- _Exercise objective_
Go through the entries below and copy each line that holds the word "wiadomości".
-- -- --
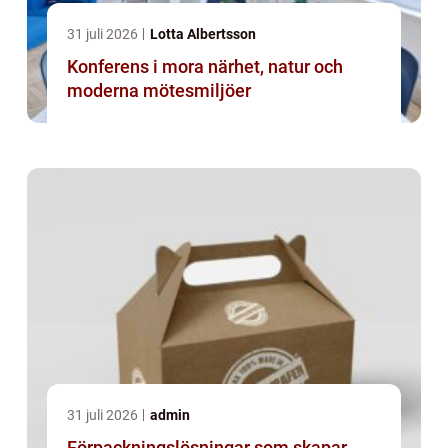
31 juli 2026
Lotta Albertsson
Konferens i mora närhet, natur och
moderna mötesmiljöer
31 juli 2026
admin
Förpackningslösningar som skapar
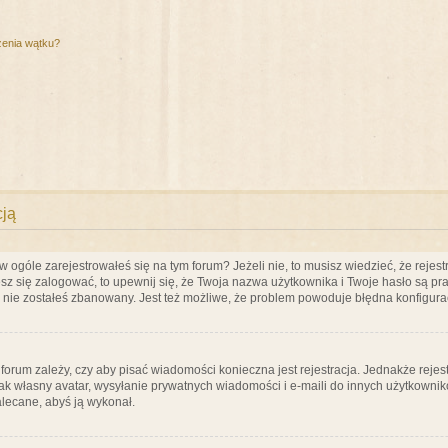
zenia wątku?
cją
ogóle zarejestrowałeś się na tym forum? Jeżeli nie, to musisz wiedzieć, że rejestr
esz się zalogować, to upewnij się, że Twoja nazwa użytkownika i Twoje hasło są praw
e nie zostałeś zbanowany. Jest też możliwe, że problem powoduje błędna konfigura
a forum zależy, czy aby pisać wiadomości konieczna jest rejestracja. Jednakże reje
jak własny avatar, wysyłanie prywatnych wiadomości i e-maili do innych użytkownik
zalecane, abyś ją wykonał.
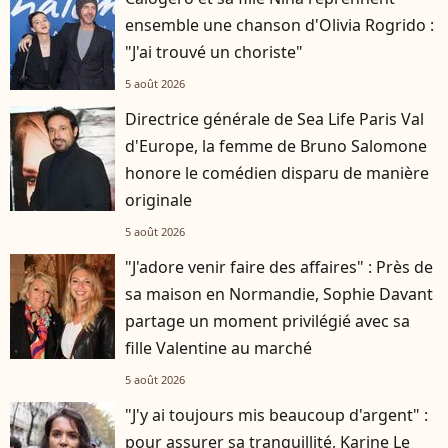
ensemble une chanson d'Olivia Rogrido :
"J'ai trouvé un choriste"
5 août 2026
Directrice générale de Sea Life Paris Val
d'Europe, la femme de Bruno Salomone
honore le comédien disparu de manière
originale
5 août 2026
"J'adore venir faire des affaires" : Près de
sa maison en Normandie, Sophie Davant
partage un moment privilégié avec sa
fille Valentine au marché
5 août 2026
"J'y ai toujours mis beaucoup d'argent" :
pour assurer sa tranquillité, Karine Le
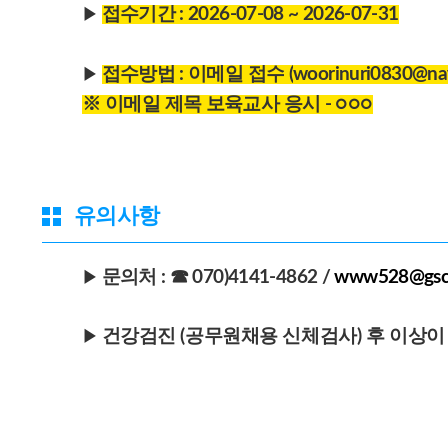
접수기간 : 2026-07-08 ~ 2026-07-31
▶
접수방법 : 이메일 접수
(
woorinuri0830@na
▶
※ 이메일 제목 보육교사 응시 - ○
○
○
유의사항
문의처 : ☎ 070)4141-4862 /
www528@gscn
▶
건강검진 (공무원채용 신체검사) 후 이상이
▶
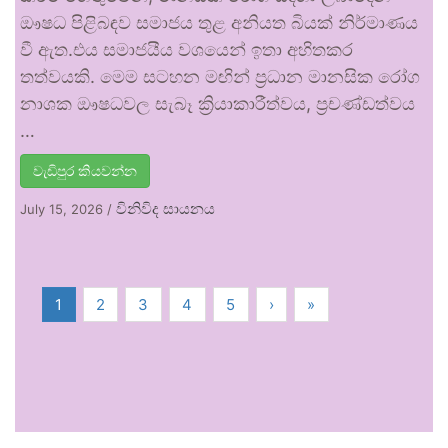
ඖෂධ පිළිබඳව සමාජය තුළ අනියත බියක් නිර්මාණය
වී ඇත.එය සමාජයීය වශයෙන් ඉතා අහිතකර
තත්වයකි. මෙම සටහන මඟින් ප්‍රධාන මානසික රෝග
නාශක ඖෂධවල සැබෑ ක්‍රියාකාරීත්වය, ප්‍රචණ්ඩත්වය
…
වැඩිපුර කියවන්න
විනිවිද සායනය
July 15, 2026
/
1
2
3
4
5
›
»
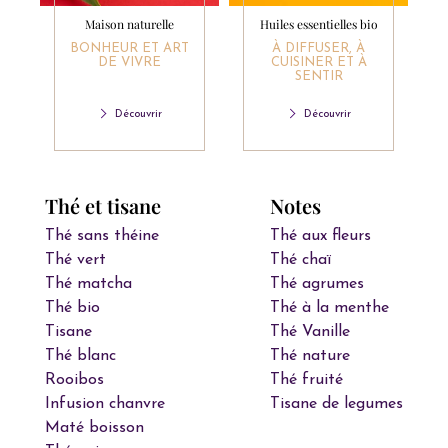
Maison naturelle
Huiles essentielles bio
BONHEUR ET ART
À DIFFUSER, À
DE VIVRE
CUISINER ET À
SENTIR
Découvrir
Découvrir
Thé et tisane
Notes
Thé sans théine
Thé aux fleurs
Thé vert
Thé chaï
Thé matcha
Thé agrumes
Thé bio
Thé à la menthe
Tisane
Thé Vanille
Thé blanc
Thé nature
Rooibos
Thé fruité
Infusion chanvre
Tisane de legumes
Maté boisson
-- -- --
- _The completed task_
a forum zależy, czy aby pisać wiadomości konieczna jest rejestracja. Jednakże reje
jak własny avatar, wysyłanie prywatnych wiadomości i e-maili do innych użytkownik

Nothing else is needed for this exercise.